Both freshmen suffered and recovered from a few shaky moments on the big stage Wednesday.

“At first, I was kind of nervous,” Rouse said. “Playing with my boy Trey, it helps. He motivates me, I motivate him.”

If they’re in need of further guidance, Bowles and Rouse can turn to the slightly more seasoned sophomore Leigha Daryanani. But while she’s a willing and supportive teammate, Daryanani has her own psychological hurdles to overcome.

Last year, Wiesbaden senior Jenna Eidem was the presumptive favorite to end her historic prep career with a fourth straight European title. That’s exactly how it turned out, as Eidem beat the field by 42 Stableford points over 36 holes.

Unburdened by a realistic chance of winning, the then-freshman Daryanani was free to swing freely. Her runner-up finish, though well behind Eidem, set her up as a rising contender in DODDS-Europe golf.

But Daryanani is an upstart no longer. She entered 2015 as a championship favorite along with fellow sophomore Jasmin Acker, the Kaiserslautern standout she edged by a point for second place in 2014. She’s not ashamed to admit she’s feeling the pressure this fall.

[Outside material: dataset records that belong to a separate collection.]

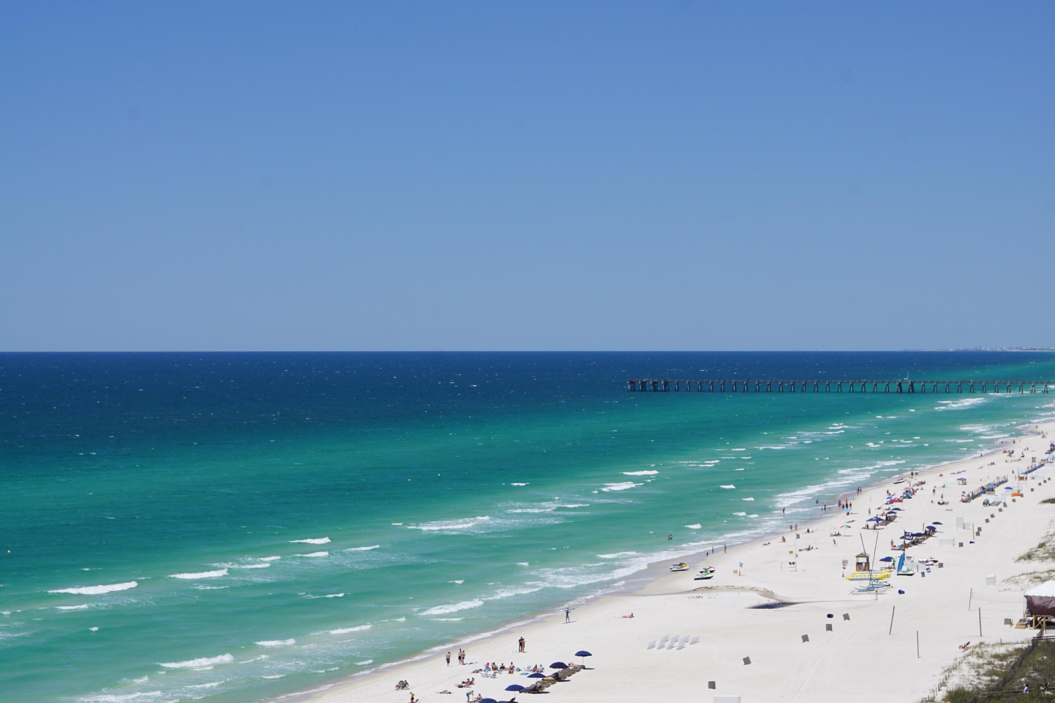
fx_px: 2418
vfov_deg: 16.6
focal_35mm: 82
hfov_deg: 24.6
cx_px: 528
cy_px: 352
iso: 100
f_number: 11
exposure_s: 1/250
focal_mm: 55
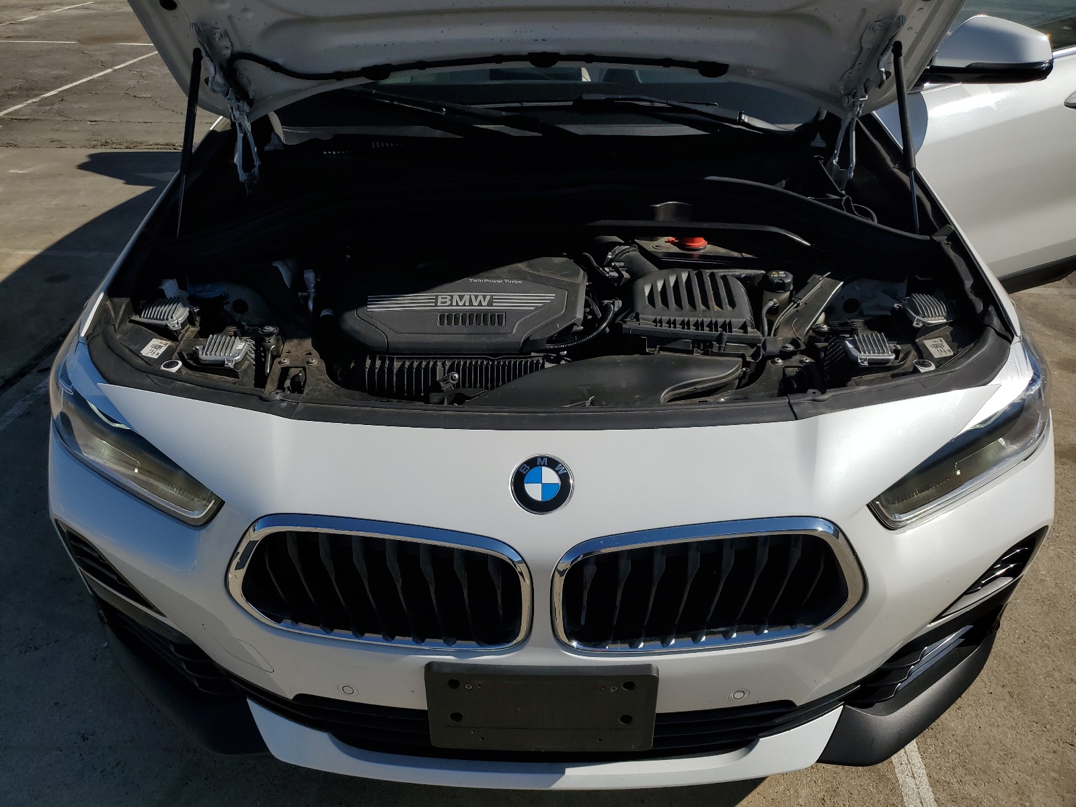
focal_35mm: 26
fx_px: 808
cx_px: 538
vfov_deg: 53.1
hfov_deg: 67.3
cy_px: 404
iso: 50
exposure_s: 1/10000
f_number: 1.5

“Last year I definitely wasn’t as nervous,” Daryanani said Wednesday. “This year it’s like, actually for real.”

Daryanani has adjusted by trying to slow the game down, breaking the stressful situation into a series of simple, straightforward swings.

“I’m focusing more on each time I hit the ball, and the fundamentals and basics,” Daryanani said.

That’s exactly what her coach suggested entering the tournament.

Dean DeFraties, who took over coaching the Bitburg program this year along with wife Penny DeFraties, counseled his three young golfers to “stay within their swing.”

“Just perform as well as they could and have a great time,” he said. “Try to settle them down.”

That advice applied particularly to Daryanani as she shouldered the weight of championship expectations. Ironically, doing so requires rediscovering the carefree attitude she enjoyed as a pressure-free freshman – the same freedom her teammates Bowles and Rouse are enjoying in their own tournament debuts.

“You just need to relax and enjoy it,” Dean DeFraties recalled telling Daryanani before the tournament. “Don’t worry about what they score. Worry about your score.”